## Task item:
When a line in the entries contains the word "lira", copy that line in full.

--- Given records ---

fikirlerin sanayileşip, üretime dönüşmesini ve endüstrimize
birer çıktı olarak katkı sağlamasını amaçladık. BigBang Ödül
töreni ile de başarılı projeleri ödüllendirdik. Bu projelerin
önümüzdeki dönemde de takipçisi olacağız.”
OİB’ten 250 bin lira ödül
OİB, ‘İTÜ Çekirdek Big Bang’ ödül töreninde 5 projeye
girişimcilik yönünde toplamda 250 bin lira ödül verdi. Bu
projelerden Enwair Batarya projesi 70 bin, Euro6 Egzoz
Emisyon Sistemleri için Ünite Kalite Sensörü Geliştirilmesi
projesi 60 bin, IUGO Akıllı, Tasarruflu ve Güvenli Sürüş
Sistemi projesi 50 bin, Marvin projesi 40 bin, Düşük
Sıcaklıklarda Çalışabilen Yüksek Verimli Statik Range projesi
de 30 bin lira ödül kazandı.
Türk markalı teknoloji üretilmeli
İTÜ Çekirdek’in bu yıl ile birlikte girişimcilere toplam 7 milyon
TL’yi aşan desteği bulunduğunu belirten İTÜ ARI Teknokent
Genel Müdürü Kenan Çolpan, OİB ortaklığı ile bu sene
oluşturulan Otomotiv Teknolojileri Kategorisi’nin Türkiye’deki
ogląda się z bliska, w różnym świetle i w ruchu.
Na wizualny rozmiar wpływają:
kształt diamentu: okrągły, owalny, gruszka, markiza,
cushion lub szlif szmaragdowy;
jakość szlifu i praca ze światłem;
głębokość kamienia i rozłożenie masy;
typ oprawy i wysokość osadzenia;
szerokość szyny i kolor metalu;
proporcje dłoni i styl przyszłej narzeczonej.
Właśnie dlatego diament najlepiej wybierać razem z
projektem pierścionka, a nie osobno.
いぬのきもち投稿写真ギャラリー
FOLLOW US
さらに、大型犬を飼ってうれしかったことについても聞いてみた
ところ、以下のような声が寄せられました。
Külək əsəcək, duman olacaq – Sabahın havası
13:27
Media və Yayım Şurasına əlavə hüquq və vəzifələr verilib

---

## Solution for this task:
OİB’ten 250 bin lira ödül
girişimcilik yönünde toplamda 250 bin lira ödül verdi. Bu
de 30 bin lira ödül kazandı.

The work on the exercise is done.